Es kommt auch vor, dass er für einen Kunden mehr als zehn Haushalte erstelle oder dabei unterstütze. Das sei beispielsweise bei der Verwaltungsgemeinschaft Mammendorf (Landkreis Fürstenfeldbruck) der Fall. Der gehören acht Gemeinden an, hinzu kämen weitere Verbände beispielsweise bei der Schule und dem Abwasser, für die ebenfalls ein Haushalt benötigt werde. „Am Anfang mache ich teils alles, dann stellen sie einen Quereinsteiger ein, den ich unterstütze und am Ende schaue ich vielleicht noch ein oder zwei Mal im Jahr vorbei“, sagt Josef Nießl. Der Aufwand richte sich auch danach, ob er sich alle Unterlagen selbst zusammensuchen müsse oder ihm zugearbeitet werde.

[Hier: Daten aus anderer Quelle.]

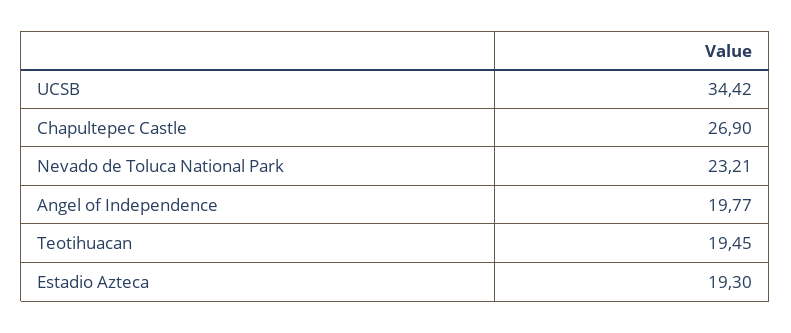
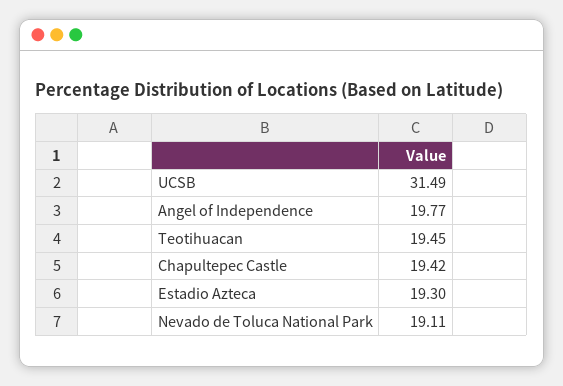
  {
-   "UCSB": 34.42,
+   "UCSB": 31.49,
-   "Chapultepec Castle": 26.9,
+   "Chapultepec Castle": 19.42,
-   "Nevado de Toluca National Park": 23.21,
+   "Nevado de Toluca National Park": 19.11,
    "Angel of Independence": 19.77,
    "Teotihuacan": 19.45,
    "Estadio Azteca": 19.3
  }

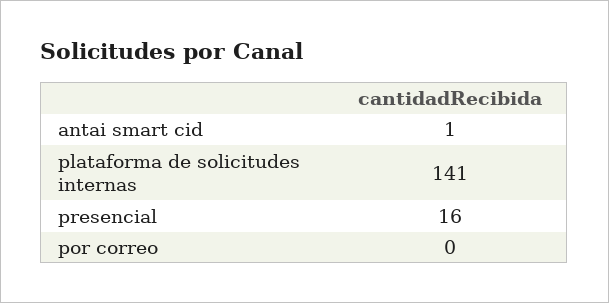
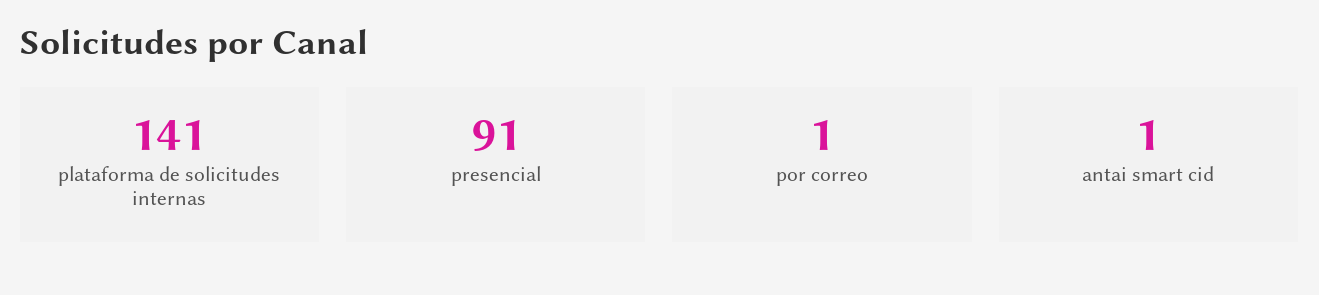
  {
    "antai smart cid": 1,
    "plataforma de solicitudes internas": 141,
-   "presencial": 16,
+   "presencial": 91,
-   "por correo": 0
+   "por correo": 1
  }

„In der Wirtschaft wären die Kommunen pleite“
Nießl, der in der Vergangenheit auch schon für das bayerische Innenministerium gearbeitet und die Haushalte der Bezirke geprüft hat, ist häufiger Überbringer schlechter Nachrichten, wenn eingespart werden muss. Die freiwilligen Leistungen kommen als Erstes auf die Streichliste, seien aber wichtig für das Leben in den Orten, das schmerze immer. Wirklich schwierig sei es unter anderem in vielen Gemeinden im Bayerischen Wald, so Nießl. „Es ist eine strukturschwache Region. Als dann während der Corona-Pandemie auch noch die Touristen wegblieben, wurde es ganz bitter für die Haushalte der Gemeinden. In der Wirtschaft wären sie pleite. Das kann Kommunen aber nicht passieren, die kommen unter Aufsicht des Freistaats, der dann die Ansagen macht.“
Sein oberstes Ziel sei, die Kommunen so zu stabilisieren, dass sie weiterhin selbst entscheiden können. Deshalb schätze er Herausforderungen. Die finanzielle Lage werde aber immer schwieriger. „Die Kommunen finanzieren 25 Prozent der öffentlichen Aufgaben, erhalten aber nur 14 Prozent der öffentlichen Mittel. Gleichzeitig steigen die Erwartungen von Bürgerinnen und Bürger. Jeder Bürgermeister sollte heutzutage eine Tapferkeitsmedaille bekommen.“ Nießl hatte auch wiederholt den Fall, dass verzweifelte Kollegen anriefen, weil die Ratsmitglieder ihren Berechnungen keinen Glauben schenken wollten und er dann als externer Berater Stellung nahm.
Schatzmeister in einem Verein ist Josef Nießl übrigens nicht. „Irgendwann reicht es auch mit den Zahlen. Ich treibe täglich Sport als Ausgleich.“ Er schreibt derzeit aber ein Sachbuch, das dieses Jahr noch erscheinen soll. Es werde „eine Betriebsanleitung für Mitarbeiter der Kämmereien“, sagt er.